:: TEXT ::
The DJIA fell by 1175 points on Monday, marking the worst daily decline in its entire 122-year history. In percentage points, however, yesterday’s selloff was not as big as Black Monday‘s 508-point crash on October 19, 1987, but it was still big and fast enough to make some investors wonder if this is the end of the strong bull market, which has been in progress since March, 2009.

The Dow Jones Industrial Average reached an all-time high of 26 617 on January 26th and has been plunging ever since. In this article we will see if the recent weakness is a cause for concern by putting it into Elliott Wave perspective. But first, we need to see how we got here. The chart below was included in “DJIA: Extended Fifth Wave in Progress”, published on October 26th, 2017.
djia elliott wave analysis
As visible, while Dow Jones was hovering around 23 330, the Elliott Wave Principle suggested “the 26 000 mark is there for the taking.” However, the bulls managed to get there a lot faster than we expected. Instead of losing time in a series of fourth and fifth waves, the price went straight up to 26 000 and then some. So what does yesterday’s collapse stand for? Is it the start of an even larger bear market or just a pullback within the ongoing uptrend?

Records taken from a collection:
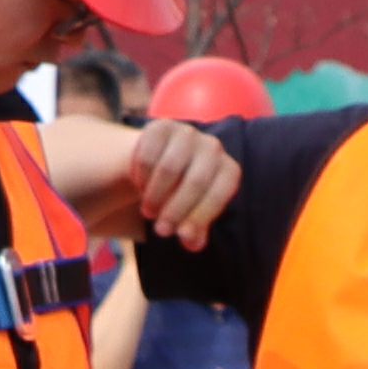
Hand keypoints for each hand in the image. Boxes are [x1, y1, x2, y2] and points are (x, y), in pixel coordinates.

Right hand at [117, 121, 236, 247]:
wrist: (160, 162)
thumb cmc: (182, 195)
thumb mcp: (192, 214)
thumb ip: (195, 229)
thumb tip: (192, 243)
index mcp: (227, 170)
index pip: (221, 192)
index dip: (202, 215)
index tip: (183, 237)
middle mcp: (213, 147)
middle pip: (195, 181)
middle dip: (176, 210)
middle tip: (161, 232)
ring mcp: (187, 133)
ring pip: (169, 168)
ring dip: (156, 196)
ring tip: (149, 212)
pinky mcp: (161, 126)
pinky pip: (148, 154)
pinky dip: (141, 176)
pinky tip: (140, 185)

:: WORK INSTRUCTIONS ::
[A] Answer these from the Dow Jones article:
(i) By how many points did the DJIA fall on Monday?
(ii) On what date did the Dow Jones Industrial Average reach its all-time high of 26 617?
(iii) Around what level was Dow Jones hovering when the Elliott Wave Principle suggested the 26 000 mark was there for the taking?
[B] Carry on the Dow Jones article past its final question.

:: ANSWERS GIVEN ::
[A]
(i) 1175 points
(ii) January 26th
(iii) Around 23 330

[B]
djia elliott wave analysis february 6
The updated weekly price chart of the DJIA supports the latter. It makes us think that 26 617 marks the end of only wave 3 of (5) of the post-2009 impulse pattern. If that is correct, the sharp decline we have been witnessing during the last ten days fits into the position of wave 4 of (5). Fourth waves usually breach the lower line of trend channels drawn through the extremes of wave one and three. If this happens here, the index could be expected to find support somewhere near the 23 000 mark and reverse to upside for one last push in wave 5 of (5).

To sum things up, it seems to be too early to panic. The recent price drop, although a sharp one, appears to be nothing more than another dip within the larger bull market. The DJIA might even revisit 23 000, but targets near 27 000 remain plausible. It is around 27k where we should get really worried though, because the entire impulse since the bottom in 2009 would be complete and the theory states that a three-wave correction of the same degree should follow.